Stories can be slippery devils! Sometimes an early spark of an idea can shift, turn and evolve in ways you never expect. That’s how it was with my latest project, currently titled The Death of Goldilocks. It came to me during the winter of 09/10 when we had some very severe temperatures and heavy snowfall. I was working in Newcastle at the time, getting the train up and down through dark snow-covered landscapes that seemed to be forever hidden from sunlight. I was working in a basement so my hours of daily sunlight hardly registered. My world was depressingly dark and covered in ice and snow and it’s no surprise that this was a particularly unhappy time for me! The winter was bleak and it seemed as if it might never end. One night, after a long day without natural light at work, as I trudged back from the train to my car to defrost it I pondered that thought: What if this winter didn’t end? What if the sun disappeared and left us to the snow and ice?
So the germ of an idea formed and grew into a story. But that story was very different to the one I’ve just finished, five years later. It began as an adult tale, the first-person story of Peter, a bitter man who had just killed his partner and was about to kill himself when a world-changing event took place, halting his plans. I explored this version of the story, writing over 100 pages before it stalled and froze over. I liked the ideas and themes in the story but I just didn’t like Peter enough to want to spend any more time with him.
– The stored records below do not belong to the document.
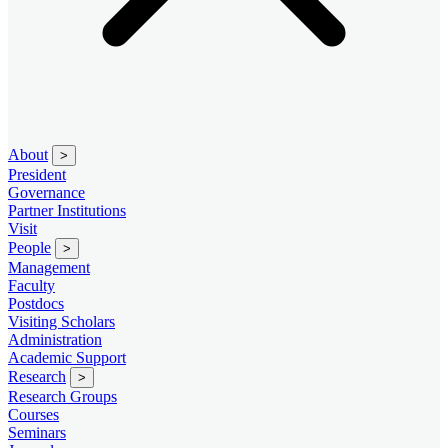
About
>
President
Governance
Partner Institutions
Visit
People
>
Management
Faculty
Postdocs
Visiting Scholars
Administration
Academic Support
Research
>
Research Groups
Courses
Seminars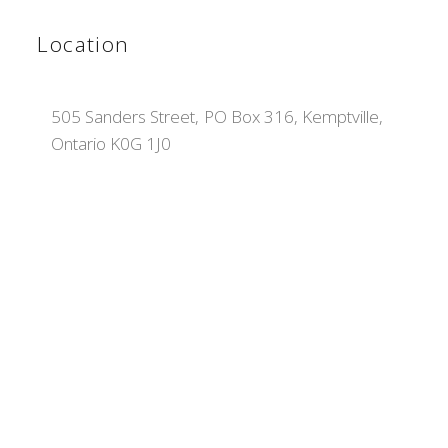
Location
505 Sanders Street, PO Box 316, Kemptville,
Ontario K0G 1J0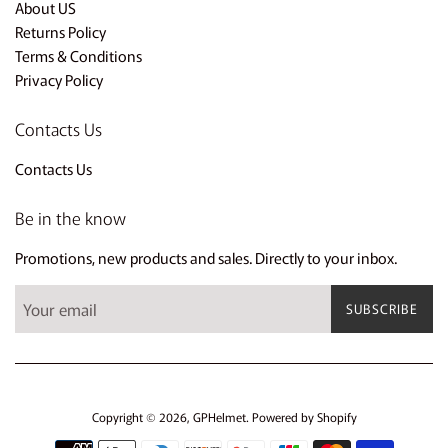
About US
Returns Policy
Terms & Conditions
Privacy Policy
Contacts Us
Contacts Us
Be in the know
Promotions, new products and sales. Directly to your inbox.
SUBSCRIBE
Copyright © 2026,
GPHelmet
.
Powered by Shopify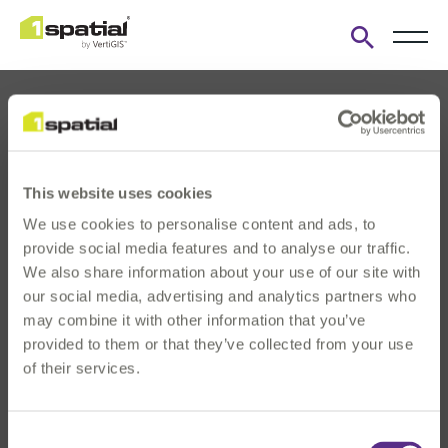
Open
search
form
This website uses cookies
We use cookies to personalise content and ads, to
About us
provide social media features and to analyse our traffic.
Products
We also share information about your use of our site with
our social media, advertising and analytics partners who
Solutions
may combine it with other information that you’ve
Innovation & Insights
provided to them or that they’ve collected from your use
News & Events
of their services.
Investors
Careers
Consent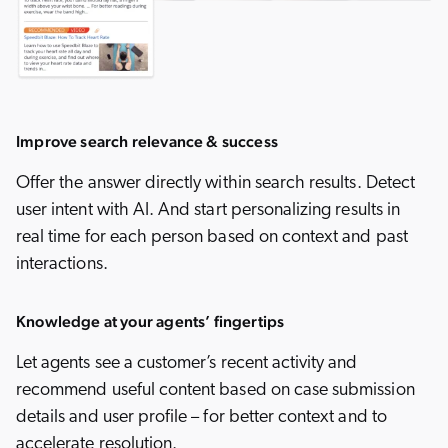
Improve search relevance & success
Offer the answer directly within search results. Detect
user intent with AI. And start personalizing results in
real time for each person based on context and past
interactions.
Knowledge at your agents’ fingertips
Let agents see a customer’s recent activity and
recommend useful content based on case submission
details and user profile – for better context and to
accelerate resolution.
Throughout the story he was learning to live (and love) again, but he’d started from such a dark place, and he took so long to recover that I felt the story would be lost behind the reader’s dislike for this pathetic man. So I put it aside and moved on to other things.
But the idea persisted and, when the temperatures dropped again, I returned to it once more. This time Peter was excised from the story and I shifted the focus to two younger protagonists. Things seemed to be working. Now the story, while still very dark and bleak, had some hope at its core. Over the next couple of years I kept coming back to Goldilocks in between other commitments, chipping away at it. Then in 2014 I decided it was time to finish the story and I pushed to complete the first draft by winter. Since then I’ve completed draft’s 2 and 3, and I’m ready to let it go. I’m happy with the story, it tells the tale I set out to tell back in early 2010, but in a different way. The terrible events are the same, but we see them through more innocent eyes, which manages to make them all the more terrifying. I’m hopeful that The Death of Goldilocks will find a publisher, but nothing is certain. My story might take another five years to defrost.